-- Dataset extract follows --

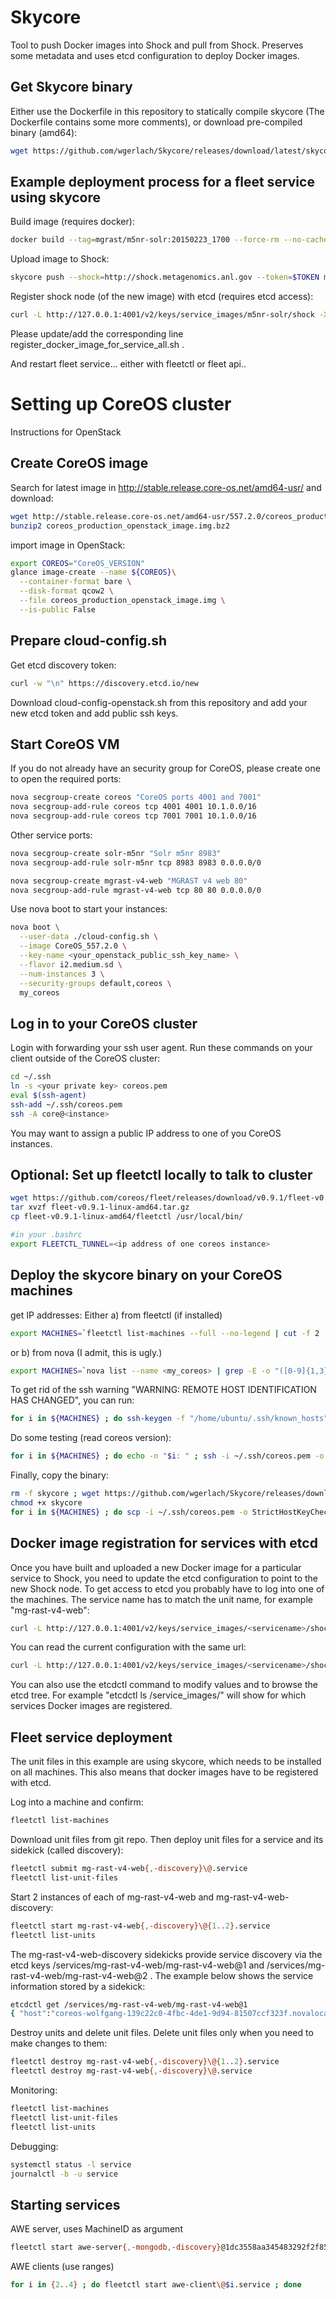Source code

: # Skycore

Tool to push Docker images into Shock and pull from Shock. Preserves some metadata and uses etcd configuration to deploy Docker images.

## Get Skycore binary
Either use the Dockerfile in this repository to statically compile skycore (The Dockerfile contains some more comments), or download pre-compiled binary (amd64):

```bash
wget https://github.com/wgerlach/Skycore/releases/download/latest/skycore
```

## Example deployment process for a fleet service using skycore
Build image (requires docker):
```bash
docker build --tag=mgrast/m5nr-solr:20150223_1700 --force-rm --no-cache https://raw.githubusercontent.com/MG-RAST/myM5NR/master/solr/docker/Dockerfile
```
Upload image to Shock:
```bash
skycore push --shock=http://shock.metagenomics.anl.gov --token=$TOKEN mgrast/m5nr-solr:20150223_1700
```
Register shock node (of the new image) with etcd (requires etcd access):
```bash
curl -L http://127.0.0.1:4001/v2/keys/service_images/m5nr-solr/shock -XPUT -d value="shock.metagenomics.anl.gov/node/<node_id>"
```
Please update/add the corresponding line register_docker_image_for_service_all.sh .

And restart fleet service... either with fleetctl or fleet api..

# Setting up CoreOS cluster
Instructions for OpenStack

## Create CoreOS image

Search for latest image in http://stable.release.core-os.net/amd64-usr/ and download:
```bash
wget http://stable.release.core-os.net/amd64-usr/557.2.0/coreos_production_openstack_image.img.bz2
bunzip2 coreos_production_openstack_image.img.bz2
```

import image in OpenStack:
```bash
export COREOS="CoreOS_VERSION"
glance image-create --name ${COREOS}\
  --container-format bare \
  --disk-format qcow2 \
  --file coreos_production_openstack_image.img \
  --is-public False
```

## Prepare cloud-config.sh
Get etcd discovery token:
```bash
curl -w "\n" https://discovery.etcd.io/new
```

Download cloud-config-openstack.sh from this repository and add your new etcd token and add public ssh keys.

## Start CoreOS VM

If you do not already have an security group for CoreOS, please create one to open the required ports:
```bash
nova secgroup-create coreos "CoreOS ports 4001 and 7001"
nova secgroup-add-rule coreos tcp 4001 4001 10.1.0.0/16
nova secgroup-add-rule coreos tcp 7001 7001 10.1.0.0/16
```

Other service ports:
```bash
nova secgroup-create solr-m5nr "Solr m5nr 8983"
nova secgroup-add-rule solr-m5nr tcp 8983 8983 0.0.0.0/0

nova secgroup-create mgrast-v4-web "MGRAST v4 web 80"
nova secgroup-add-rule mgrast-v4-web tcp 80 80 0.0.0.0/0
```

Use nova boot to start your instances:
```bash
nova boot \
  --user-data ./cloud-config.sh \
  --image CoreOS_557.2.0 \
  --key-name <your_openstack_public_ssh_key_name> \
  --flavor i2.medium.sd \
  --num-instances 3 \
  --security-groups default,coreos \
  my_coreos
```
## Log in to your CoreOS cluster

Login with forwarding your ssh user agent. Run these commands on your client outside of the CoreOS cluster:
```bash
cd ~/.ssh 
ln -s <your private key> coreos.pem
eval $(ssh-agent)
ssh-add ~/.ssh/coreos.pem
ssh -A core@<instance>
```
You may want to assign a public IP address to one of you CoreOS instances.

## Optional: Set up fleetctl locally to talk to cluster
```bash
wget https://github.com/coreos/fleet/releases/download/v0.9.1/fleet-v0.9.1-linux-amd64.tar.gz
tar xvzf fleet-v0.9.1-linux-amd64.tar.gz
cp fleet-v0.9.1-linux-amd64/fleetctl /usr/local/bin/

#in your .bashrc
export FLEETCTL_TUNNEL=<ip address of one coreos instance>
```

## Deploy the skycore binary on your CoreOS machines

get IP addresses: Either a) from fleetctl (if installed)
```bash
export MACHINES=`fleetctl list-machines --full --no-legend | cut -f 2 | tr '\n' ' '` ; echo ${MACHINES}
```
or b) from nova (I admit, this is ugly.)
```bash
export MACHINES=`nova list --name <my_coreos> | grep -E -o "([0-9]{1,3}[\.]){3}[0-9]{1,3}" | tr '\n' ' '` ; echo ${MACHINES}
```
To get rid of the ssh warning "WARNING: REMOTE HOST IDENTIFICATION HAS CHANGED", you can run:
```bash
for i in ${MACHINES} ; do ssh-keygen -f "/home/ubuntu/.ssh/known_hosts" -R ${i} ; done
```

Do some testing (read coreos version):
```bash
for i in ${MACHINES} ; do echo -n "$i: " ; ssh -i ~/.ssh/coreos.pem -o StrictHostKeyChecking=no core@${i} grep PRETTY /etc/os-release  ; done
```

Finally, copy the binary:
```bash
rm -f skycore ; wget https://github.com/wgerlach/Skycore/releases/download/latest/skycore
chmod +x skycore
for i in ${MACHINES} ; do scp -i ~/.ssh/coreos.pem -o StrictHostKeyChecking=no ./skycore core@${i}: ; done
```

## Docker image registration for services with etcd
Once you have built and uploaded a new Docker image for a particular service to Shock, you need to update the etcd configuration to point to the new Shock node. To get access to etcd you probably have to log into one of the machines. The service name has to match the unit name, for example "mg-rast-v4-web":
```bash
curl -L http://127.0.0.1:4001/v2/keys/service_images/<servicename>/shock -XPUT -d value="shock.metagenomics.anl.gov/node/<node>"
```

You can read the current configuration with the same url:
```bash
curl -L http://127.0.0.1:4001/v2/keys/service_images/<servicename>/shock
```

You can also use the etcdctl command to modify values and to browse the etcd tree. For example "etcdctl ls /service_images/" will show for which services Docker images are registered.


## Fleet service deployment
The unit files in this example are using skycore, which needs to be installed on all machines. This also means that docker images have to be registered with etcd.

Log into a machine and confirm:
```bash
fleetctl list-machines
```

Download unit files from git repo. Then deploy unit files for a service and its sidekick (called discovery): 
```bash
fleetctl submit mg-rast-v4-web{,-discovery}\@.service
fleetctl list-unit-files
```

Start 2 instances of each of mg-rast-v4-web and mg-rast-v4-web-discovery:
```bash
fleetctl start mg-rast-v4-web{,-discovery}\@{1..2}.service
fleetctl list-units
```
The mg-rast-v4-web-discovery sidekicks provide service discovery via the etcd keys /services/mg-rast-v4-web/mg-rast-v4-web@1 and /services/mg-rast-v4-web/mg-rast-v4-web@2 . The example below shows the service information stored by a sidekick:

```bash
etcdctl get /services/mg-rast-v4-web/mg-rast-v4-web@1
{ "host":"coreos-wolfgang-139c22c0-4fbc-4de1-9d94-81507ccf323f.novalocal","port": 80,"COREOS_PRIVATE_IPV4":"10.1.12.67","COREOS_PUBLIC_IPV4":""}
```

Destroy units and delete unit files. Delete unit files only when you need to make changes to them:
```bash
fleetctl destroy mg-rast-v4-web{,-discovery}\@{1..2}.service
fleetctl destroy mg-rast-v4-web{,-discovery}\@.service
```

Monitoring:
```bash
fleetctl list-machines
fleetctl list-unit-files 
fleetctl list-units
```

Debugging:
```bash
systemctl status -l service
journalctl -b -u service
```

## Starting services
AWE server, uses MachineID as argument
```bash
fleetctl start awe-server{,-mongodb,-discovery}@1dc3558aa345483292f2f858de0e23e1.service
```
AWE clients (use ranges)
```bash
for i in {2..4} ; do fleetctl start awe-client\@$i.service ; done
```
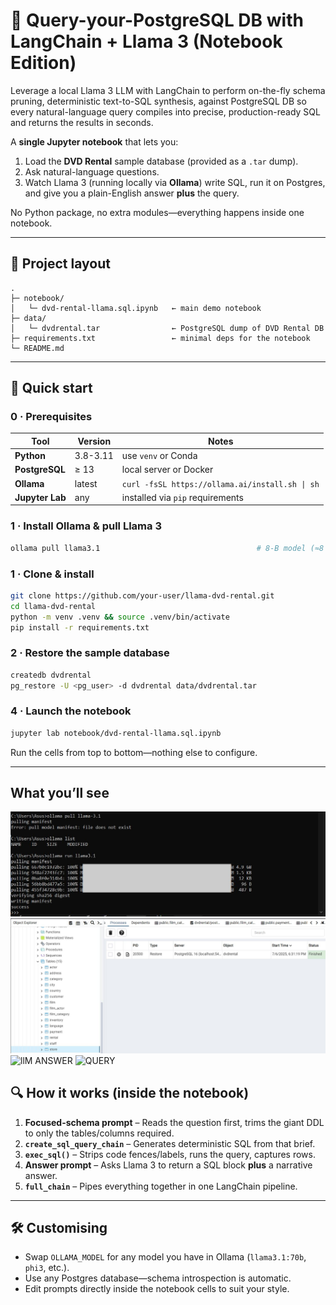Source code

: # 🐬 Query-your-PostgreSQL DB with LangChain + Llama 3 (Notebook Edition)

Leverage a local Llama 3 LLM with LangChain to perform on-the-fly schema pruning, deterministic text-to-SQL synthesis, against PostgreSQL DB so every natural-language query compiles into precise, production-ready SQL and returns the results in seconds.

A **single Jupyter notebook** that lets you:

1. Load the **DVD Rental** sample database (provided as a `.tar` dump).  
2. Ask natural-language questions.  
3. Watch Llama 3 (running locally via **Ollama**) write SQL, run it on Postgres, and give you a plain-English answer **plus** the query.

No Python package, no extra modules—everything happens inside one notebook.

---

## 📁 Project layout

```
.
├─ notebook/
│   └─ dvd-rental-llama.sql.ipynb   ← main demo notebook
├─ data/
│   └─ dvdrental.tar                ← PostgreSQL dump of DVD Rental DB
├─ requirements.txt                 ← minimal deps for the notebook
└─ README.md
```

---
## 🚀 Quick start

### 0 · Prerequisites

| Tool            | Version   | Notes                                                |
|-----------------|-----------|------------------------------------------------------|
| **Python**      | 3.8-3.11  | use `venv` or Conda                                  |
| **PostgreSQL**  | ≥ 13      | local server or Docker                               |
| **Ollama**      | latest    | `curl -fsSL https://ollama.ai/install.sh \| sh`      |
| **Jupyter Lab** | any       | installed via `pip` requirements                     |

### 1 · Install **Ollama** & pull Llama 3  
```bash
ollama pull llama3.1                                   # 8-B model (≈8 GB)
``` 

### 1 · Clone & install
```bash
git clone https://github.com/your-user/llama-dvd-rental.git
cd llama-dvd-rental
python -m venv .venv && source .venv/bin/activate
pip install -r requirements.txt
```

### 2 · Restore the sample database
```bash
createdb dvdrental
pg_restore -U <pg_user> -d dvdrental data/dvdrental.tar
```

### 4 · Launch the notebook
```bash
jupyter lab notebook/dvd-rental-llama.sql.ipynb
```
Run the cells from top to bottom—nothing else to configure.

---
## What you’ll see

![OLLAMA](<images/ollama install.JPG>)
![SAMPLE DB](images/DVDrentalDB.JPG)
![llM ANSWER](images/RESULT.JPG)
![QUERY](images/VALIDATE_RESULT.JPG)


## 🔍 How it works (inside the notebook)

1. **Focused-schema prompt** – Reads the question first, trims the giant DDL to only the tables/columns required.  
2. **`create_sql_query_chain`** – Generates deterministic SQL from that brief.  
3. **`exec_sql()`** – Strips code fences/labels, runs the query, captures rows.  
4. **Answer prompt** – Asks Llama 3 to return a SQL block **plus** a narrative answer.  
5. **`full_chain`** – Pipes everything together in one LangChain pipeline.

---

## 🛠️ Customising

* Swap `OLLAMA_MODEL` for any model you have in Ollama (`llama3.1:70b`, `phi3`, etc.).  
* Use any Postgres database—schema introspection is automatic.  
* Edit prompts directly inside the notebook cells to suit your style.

-- Dataset extract concluded --
-- Dataset extract follows --

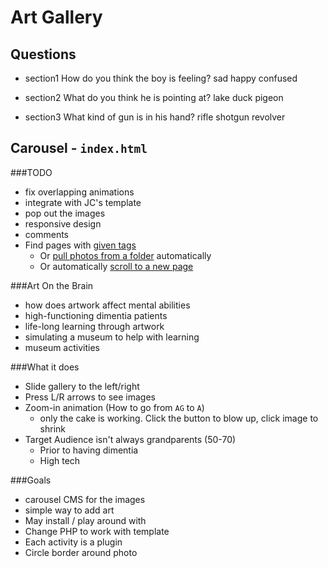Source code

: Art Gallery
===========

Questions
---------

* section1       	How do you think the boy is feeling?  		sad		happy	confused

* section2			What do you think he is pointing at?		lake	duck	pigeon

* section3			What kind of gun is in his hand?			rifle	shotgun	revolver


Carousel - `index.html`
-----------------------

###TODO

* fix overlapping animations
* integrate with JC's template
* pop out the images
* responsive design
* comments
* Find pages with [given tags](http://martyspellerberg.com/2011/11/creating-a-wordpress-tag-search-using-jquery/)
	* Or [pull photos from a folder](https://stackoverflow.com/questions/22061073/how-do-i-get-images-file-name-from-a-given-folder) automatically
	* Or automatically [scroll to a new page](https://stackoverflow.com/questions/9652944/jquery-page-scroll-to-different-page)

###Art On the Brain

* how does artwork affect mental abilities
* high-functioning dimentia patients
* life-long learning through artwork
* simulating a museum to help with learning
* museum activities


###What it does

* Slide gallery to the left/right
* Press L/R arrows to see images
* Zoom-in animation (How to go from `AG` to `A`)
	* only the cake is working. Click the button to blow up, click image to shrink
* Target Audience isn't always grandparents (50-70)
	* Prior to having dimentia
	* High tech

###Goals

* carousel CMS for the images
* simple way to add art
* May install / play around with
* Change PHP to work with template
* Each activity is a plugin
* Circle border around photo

-- Dataset extract concluded --
-- Dataset extract follows --

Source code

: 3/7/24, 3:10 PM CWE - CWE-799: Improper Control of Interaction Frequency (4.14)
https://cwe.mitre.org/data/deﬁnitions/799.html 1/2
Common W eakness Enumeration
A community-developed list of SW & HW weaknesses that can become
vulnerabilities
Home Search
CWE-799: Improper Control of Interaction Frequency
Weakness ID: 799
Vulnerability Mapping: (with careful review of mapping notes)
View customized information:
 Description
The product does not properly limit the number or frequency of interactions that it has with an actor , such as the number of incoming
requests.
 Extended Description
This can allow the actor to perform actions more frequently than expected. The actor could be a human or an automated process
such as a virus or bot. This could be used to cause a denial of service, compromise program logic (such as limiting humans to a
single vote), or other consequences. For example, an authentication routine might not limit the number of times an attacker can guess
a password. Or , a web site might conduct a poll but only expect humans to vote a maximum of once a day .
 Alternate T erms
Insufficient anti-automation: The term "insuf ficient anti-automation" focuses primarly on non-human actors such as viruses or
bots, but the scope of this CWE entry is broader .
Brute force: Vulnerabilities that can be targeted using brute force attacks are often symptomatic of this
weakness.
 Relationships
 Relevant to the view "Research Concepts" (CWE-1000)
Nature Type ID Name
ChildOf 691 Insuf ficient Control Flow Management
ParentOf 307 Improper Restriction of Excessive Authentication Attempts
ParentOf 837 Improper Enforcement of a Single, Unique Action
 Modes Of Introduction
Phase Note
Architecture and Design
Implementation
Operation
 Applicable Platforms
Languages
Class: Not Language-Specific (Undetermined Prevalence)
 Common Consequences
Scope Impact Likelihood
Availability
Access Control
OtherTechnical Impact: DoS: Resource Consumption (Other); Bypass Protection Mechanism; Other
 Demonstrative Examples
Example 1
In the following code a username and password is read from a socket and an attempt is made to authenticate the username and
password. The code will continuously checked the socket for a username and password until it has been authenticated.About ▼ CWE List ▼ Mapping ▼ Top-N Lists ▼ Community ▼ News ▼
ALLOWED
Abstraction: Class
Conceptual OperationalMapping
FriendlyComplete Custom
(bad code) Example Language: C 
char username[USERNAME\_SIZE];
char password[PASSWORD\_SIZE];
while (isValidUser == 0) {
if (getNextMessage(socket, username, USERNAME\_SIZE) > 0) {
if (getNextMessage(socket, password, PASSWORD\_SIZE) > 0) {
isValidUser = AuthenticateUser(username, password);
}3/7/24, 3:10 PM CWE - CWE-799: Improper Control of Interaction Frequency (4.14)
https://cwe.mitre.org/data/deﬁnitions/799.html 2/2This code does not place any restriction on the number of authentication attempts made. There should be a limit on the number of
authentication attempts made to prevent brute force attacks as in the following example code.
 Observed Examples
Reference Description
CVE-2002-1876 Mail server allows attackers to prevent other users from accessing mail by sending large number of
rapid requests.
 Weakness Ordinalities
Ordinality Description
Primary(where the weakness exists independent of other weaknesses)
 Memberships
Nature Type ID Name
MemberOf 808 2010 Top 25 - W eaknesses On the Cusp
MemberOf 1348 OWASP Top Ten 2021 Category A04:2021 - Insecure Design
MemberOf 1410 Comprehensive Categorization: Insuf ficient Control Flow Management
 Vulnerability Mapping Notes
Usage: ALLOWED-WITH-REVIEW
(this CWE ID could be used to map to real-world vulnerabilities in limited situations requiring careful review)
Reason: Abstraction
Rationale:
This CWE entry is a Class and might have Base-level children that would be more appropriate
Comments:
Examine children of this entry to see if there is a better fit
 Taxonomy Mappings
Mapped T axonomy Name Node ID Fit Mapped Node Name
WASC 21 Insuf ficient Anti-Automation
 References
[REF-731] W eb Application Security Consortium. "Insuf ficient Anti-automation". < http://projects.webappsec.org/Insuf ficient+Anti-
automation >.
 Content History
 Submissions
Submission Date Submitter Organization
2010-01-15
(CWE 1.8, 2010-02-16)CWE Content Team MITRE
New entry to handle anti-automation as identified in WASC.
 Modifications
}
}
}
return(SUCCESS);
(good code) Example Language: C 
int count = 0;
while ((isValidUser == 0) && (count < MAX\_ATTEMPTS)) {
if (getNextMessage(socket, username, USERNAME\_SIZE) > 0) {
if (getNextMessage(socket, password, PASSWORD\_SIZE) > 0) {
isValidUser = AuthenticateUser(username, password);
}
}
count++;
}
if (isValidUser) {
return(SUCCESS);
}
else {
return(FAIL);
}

-- Dataset extract concluded --

What you will do
Set aside each line above that includes the string "information" and report it.

Completed task
The mg-rast-v4-web-discovery sidekicks provide service discovery via the etcd keys /services/mg-rast-v4-web/mg-rast-v4-web@1 and /services/mg-rast-v4-web/mg-rast-v4-web@2 . The example below shows the service information stored by a sidekick:
View customized information:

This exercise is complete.